### Work instructions
Below are the entries; give again exactly the lines from the one mentioning "DGC 7250-55" through the one mentioning "Vergleichen", inclusive.

### Information shown
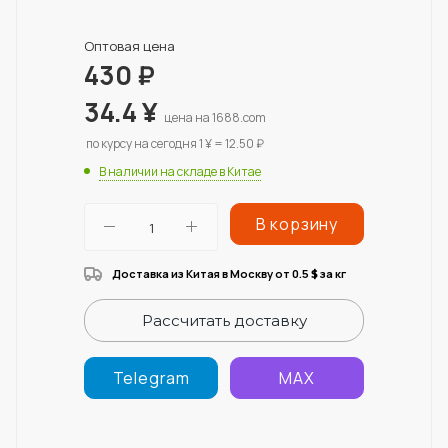
Оптовая цена
430
₽
34.4
¥
цена на 1688.com
по курсу на сегодня 1 ¥ = 12.50 ₽
В наличии на складе в Китае
В корзину
Доставка из Китая в Москву от 0.5
за кг
$
Рассчитать доставку
Telegram
MAX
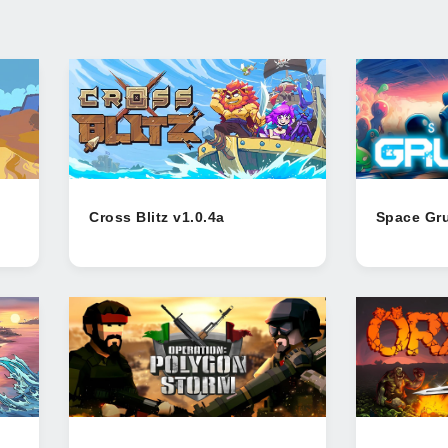
Cross Blitz v1.0.4a
Space Gru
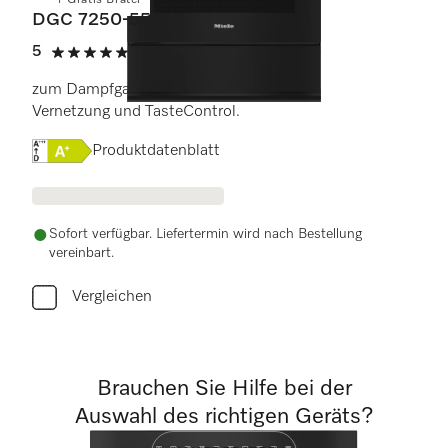
+ Gratis Bräter
DGC 7250-55
5
(1 Bewertung)
5 von 5 Sternen
zum Dampfgaren, Backen und Braten mit
Vernetzung und TasteControl.
Onlinelabel Image, Energielabel
Produktdatenblatt
Sofort verfügbar. Liefertermin wird nach Bestellung
vereinbart.
Vergleichen
Brauchen Sie Hilfe bei der
Auswahl des richtigen Geräts?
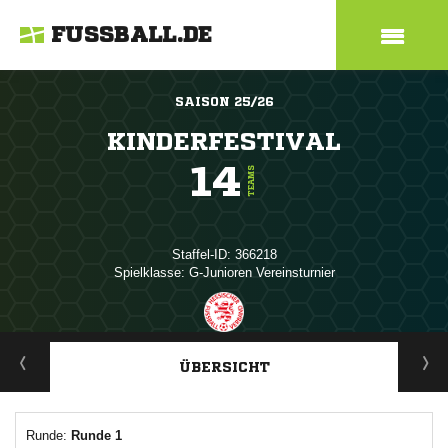
FUSSBALL.DE
SAISON 25/26
KINDERFESTIVAL
14
TEAMS
Staffel-ID: 366218
Spielklasse: G-Junioren Vereinsturnier
ANZEIGE
ÜBERSICHT
Runde:
Runde 1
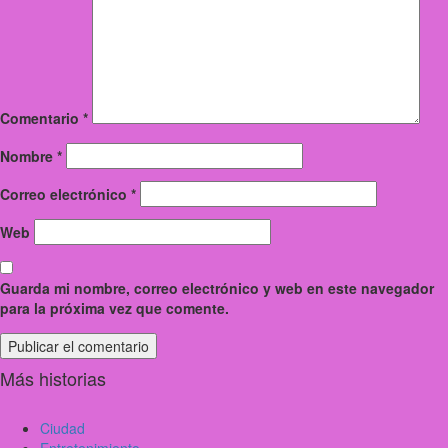
Comentario
*
Nombre
*
Correo electrónico
*
Web
Guarda mi nombre, correo electrónico y web en este navegador
para la próxima vez que comente.
Más historias
Ciudad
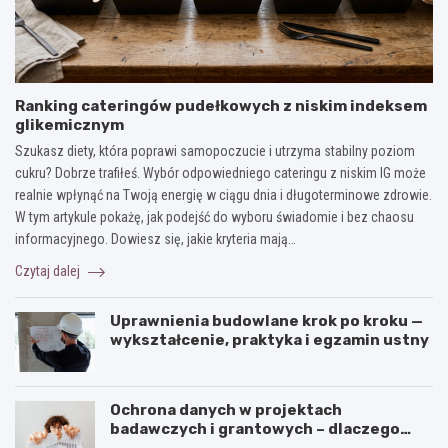
Ranking cateringów pudełkowych z niskim indeksem
glikemicznym
Szukasz diety, która poprawi samopoczucie i utrzyma stabilny poziom
cukru? Dobrze trafiłeś. Wybór odpowiedniego cateringu z niskim IG może
realnie wpłynąć na Twoją energię w ciągu dnia i długoterminowe zdrowie.
W tym artykule pokażę, jak podejść do wyboru świadomie i bez chaosu
informacyjnego. Dowiesz się, jakie kryteria mają…
Czytaj dalej
Uprawnienia budowlane krok po kroku —
wykształcenie, praktyka i egzamin ustny
Ochrona danych w projektach
badawczych i grantowych – dlaczego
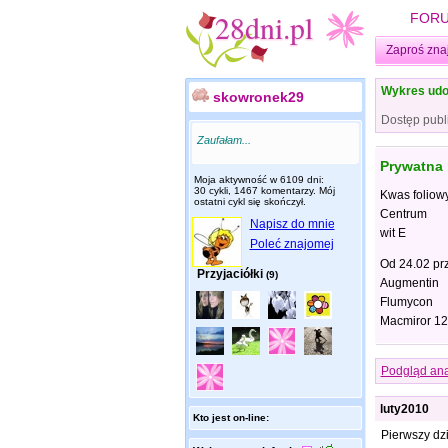
FOR
Zaproś zna
Wykres udo
skowronek29
Dostęp publ
Zaufałam...
Prywatna
Moja aktywność w 6109 dni:
30 cykli, 1467 komentarzy. Mój
Kwas foliow
ostatni cykl się skończył.
Centrum
Napisz do mnie
wit E
Poleć znajomej
Od 24.02 pr
Przyjaciółki
(9)
Augmentin
Flumycon
Macmiror 12
Podgląd ana
luty2010
Kto jest on-line:
Pierwszy dz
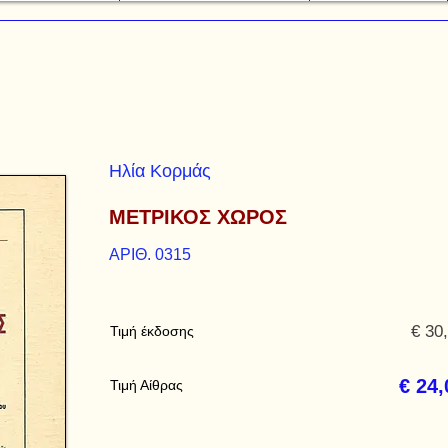
Ηλία Κορμάς
ΜΕΤΡΙΚΟΣ ΧΩΡΟΣ
ΑΡΙΘ. 0315
€ 30
Τιμή έκδοσης
€ 24,
Τιμή Αίθρας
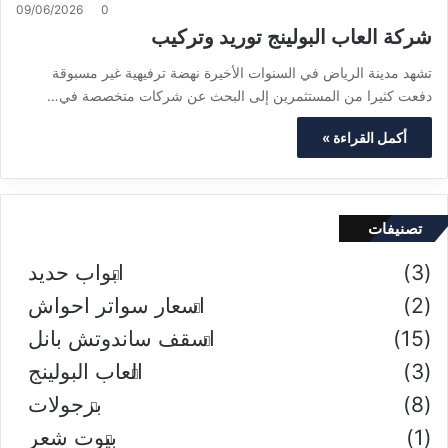
09/06/2026
0
شركة العاب البولينج توريد وتركيب
تشهد مدينة الرياض في السنوات الأخيرة نهضة ترفيهية غير مسبوقة
دفعت كثيرا من المستثمرين إلى البحث عن شركات متخصصة في…
أكمل القراءة »
تصنيفات
(3)
ابواب حديد
(2)
اسعار سواتر احواش
(15)
اسقف ساندوتش بانل
(3)
العاب البولينج
(8)
برجولات
(1)
بيوت شعر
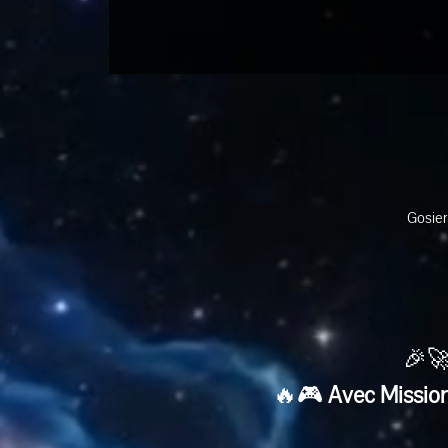
Gosier
🎉🚀
🔥🎮 
Avec Mission 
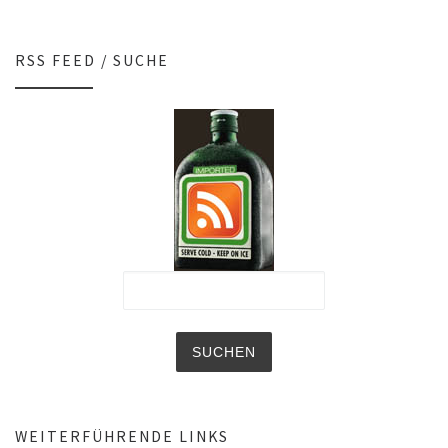
RSS FEED / SUCHE
WEITERFÜHRENDE LINKS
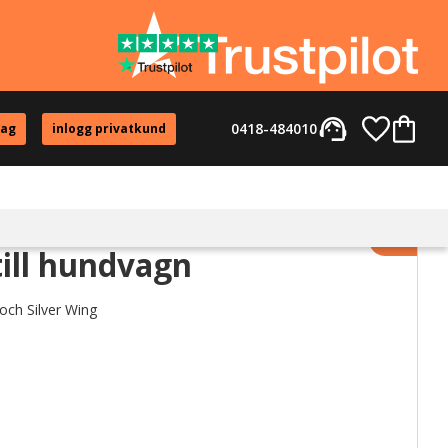
support_agent
Favorite
Kundvag
0418-484010
tag
inlogg privatkund
Lägg til
ill hundvagn
och Silver Wing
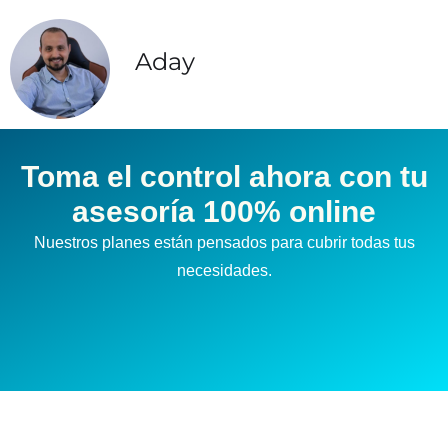
Aday
Toma el control ahora con tu
asesoría 100% online
Nuestros planes están pensados para cubrir todas tus
necesidades.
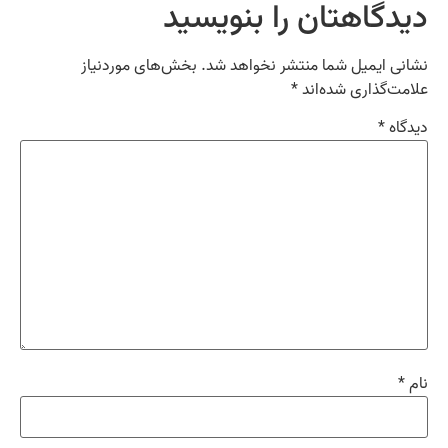
دیدگاهتان را بنویسید
نشانی ایمیل شما منتشر نخواهد شد.
بخش‌های موردنیاز
علامت‌گذاری شده‌اند
*
دیدگاه
*
نام
*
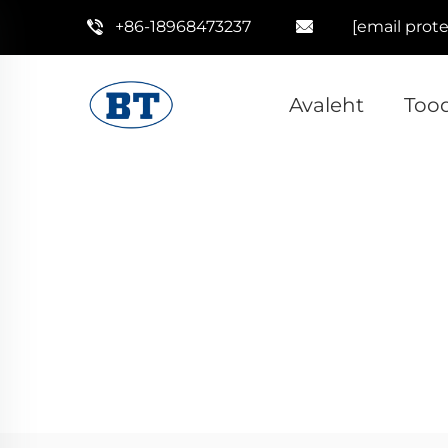
+86-18968473237
[email prot
Avaleht
Too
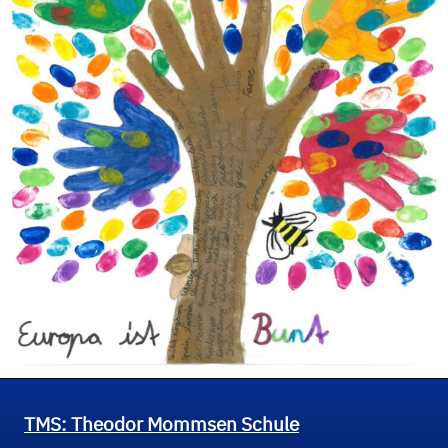
TMS: Theodor Mommsen Schule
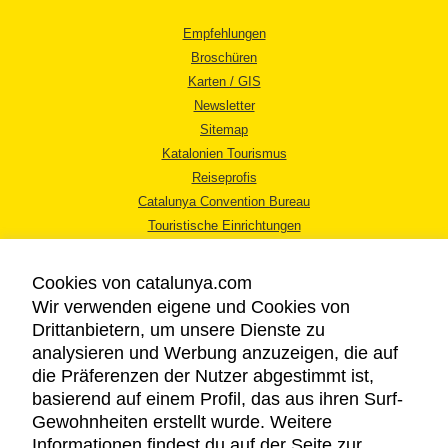
Empfehlungen
Broschüren
Karten / GIS
Newsletter
Sitemap
Katalonien Tourismus
Reiseprofis
Catalunya Convention Bureau
Touristische Einrichtungen
Tourismusbüros
Cookies von catalunya.com
Wir verwenden eigene und Cookies von
Drittanbietern, um unsere Dienste zu
analysieren und Werbung anzuzeigen, die auf
die Präferenzen der Nutzer abgestimmt ist,
RECHTLICHER HINWEIS
basierend auf einem Profil, das aus ihren Surf-
DATENSCHUTZICHTLINIE
Gewohnheiten erstellt wurde. Weitere
COOKIES
Informationen findest du auf der Seite zur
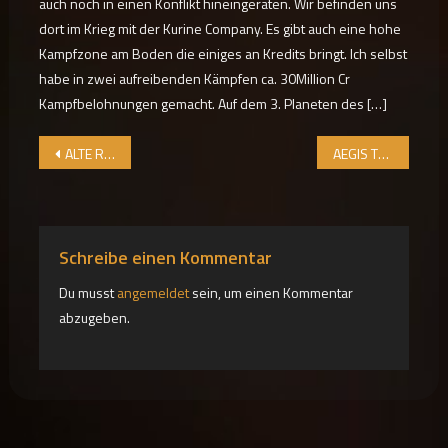
auch noch in einen Konflikt hineingeraten. Wir befinden uns
dort im Krieg mit der Kurine Company. Es gibt auch eine hohe
Kampfzone am Boden die einiges an Kredits bringt. Ich selbst
habe in zwei aufreibenden Kämpfen ca. 30Million Cr
Kampfbelohnungen gemacht. Auf dem 3. Planeten des […]
Beitragsnavigation
ALTE RIVALITÄT FLAMMT AUF, WÄHREND THARGOIDEN-INVASION FORTSCHREITET
AEGIS TESTET TECHNIK ZUR AUSFORSCHUNG DER MAHLSTRÖME
Schreibe einen Kommentar
Du musst
angemeldet
sein, um einen Kommentar
abzugeben.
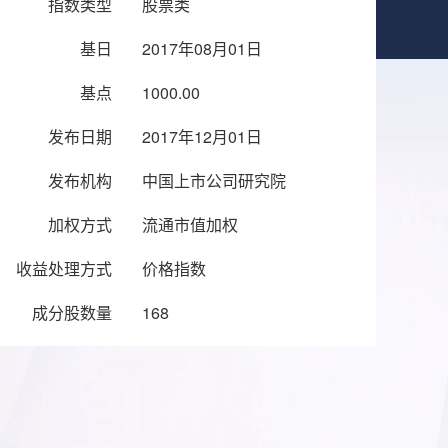
指数类型
股票类
基日
2017年08月01日
基点
1000.00
发布日期
2017年12月01日
发布机构
中国上市公司研究院
加权方式
流通市值加权
收益处理方式
价格指数
成分股数量
168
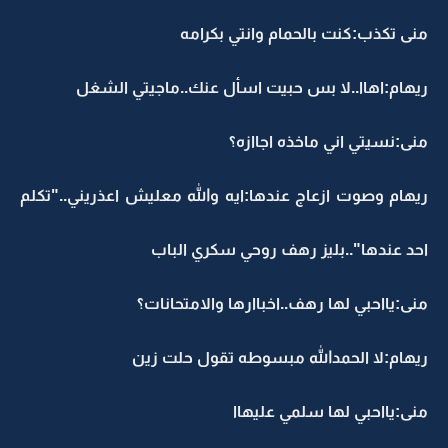
منى تكذب:كنت بالحمام وانتي بكرامه
ريهام:اهاا..لا بس حبيت اسأل عنك..ماجيتي الشغل
منى:نسيتي اني ماخذه اجاازه؟
ريهام وصوت ازعاج عندها:ايه والله معليش اعذريني.."تكلم
احد عندها"..بليز رهف روحي سكري الباب
منى:يااحبي لها رهف..اخباارها والامتحانات؟
ريهام:لا الحمدالله مبسوطه تقول حلت زين
منى:يااحبي لها سلمي عليهاا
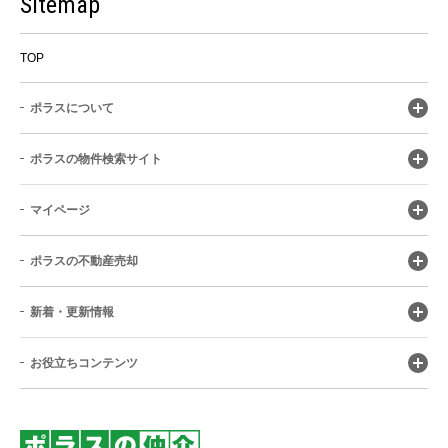
Sitemap
TOP
ポラスについて
ポラスの物件検索サイト
マイページ
ポラスの不動産売却
新着・更新情報
お役立ちコンテンツ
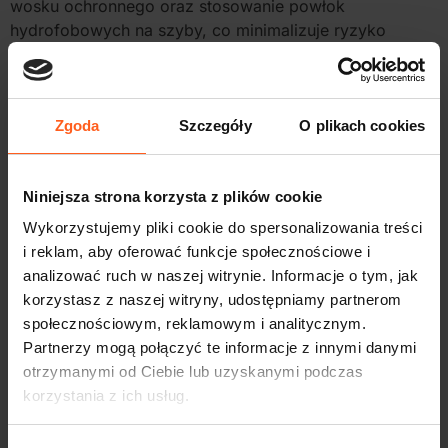
wosku ochronnego oraz stosowanie powłok
hydrofobowych na szyby, co minimalizuje ryzyko
korozji i uszkodzeń.
Jakie nawyki warto wdrożyć podczas prowadzenia
TAXI zimą?
Zgoda
Szczegóły
O plikach cookies
Podczas prowadzenia TAXI zimą warto unikać
gwałtownych manewrów, utrzymywać większy odstęp
od innych pojazdów oraz dostosowywać prędkość do
Niniejsza strona korzysta z plików cookie
warunków na drodze, co zwiększa bezpieczeństwo i
Wykorzystujemy pliki cookie do spersonalizowania treści
komfort pasażerów.
i reklam, aby oferować funkcje społecznościowe i
Jak zapewnić komfort pasażerom w niskich
analizować ruch w naszej witrynie. Informacje o tym, jak
temperaturach?
korzystasz z naszej witryny, udostępniamy partnerom
Aby zapewnić komfort pasażerom w niskich
społecznościowym, reklamowym i analitycznym.
temperaturach, należy zadbać o sprawne ogrzewanie
Partnerzy mogą połączyć te informacje z innymi danymi
samochodu, regularnie wietrzyć wnętrze oraz stosować
otrzymanymi od Ciebie lub uzyskanymi podczas
materiały izolacyjne, które pomogą utrzymać ciepło w
korzystania z ich usług.
kabinie.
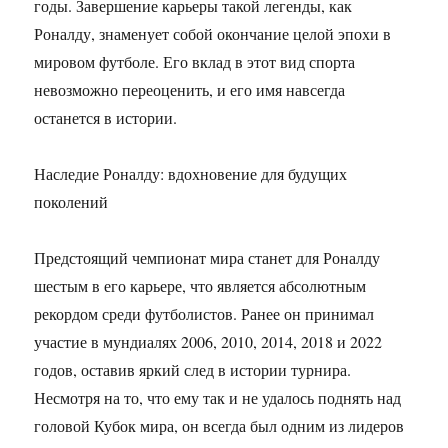
годы. Завершение карьеры такой легенды, как
Роналду, знаменует собой окончание целой эпохи в
мировом футболе. Его вклад в этот вид спорта
невозможно переоценить, и его имя навсегда
останется в истории.
Наследие Роналду: вдохновение для будущих
поколений
Предстоящий чемпионат мира станет для Роналду
шестым в его карьере, что является абсолютным
рекордом среди футболистов. Ранее он принимал
участие в мундиалях 2006, 2010, 2014, 2018 и 2022
годов, оставив яркий след в истории турнира.
Несмотря на то, что ему так и не удалось поднять над
головой Кубок мира, он всегда был одним из лидеров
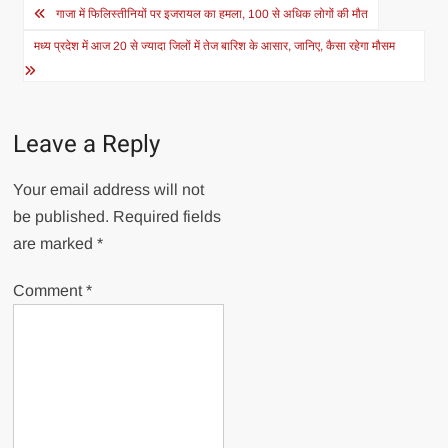
Post
गाजा में फिलिस्तीनियों पर इजरायल का हमला, 100 से अधिक लोगों की मौत
navigation
मध्य प्रदेश में आज 20 से ज्यादा जिलों में तेज बारिश के आसार, जानिए, कैसा रहेगा मौसम
Leave a Reply
Your email address will not
be published.
Required fields
are marked
*
Comment
*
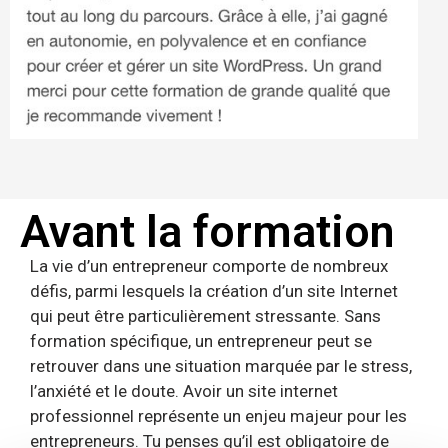
Avant la formation
La vie d’un entrepreneur comporte de nombreux
défis, parmi lesquels la création d’un site Internet
qui peut être particulièrement stressante. Sans
formation spécifique, un entrepreneur peut se
retrouver dans une situation marquée par le stress,
l’anxiété et le doute. Avoir un site internet
professionnel représente un enjeu majeur pour les
entrepreneurs. Tu penses qu’il est obligatoire de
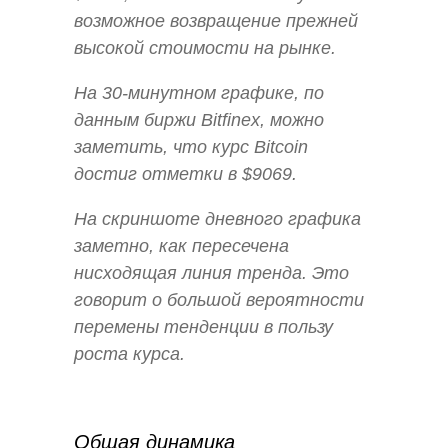
возможное возвращение прежней
высокой стоимости на рынке.
На 30-минутном графике, по
данным биржи Bitfinex, можно
заметить, что курс Bitcoin
достиг отметки в $9069.
На скриншоте дневного графика
заметно, как пересечена
нисходящая линия тренда. Это
говорит о большой вероятности
перемены тенденции в пользу
роста курса.
Общая динамика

### Reply
DGC 7250-55
5
(1 Bewertung)
5 von 5 Sternen
zum Dampfgaren, Backen und Braten mit
Vernetzung und TasteControl.
Onlinelabel Image, Energielabel
Produktdatenblatt
Sofort verfügbar. Liefertermin wird nach Bestellung
vereinbart.
Vergleichen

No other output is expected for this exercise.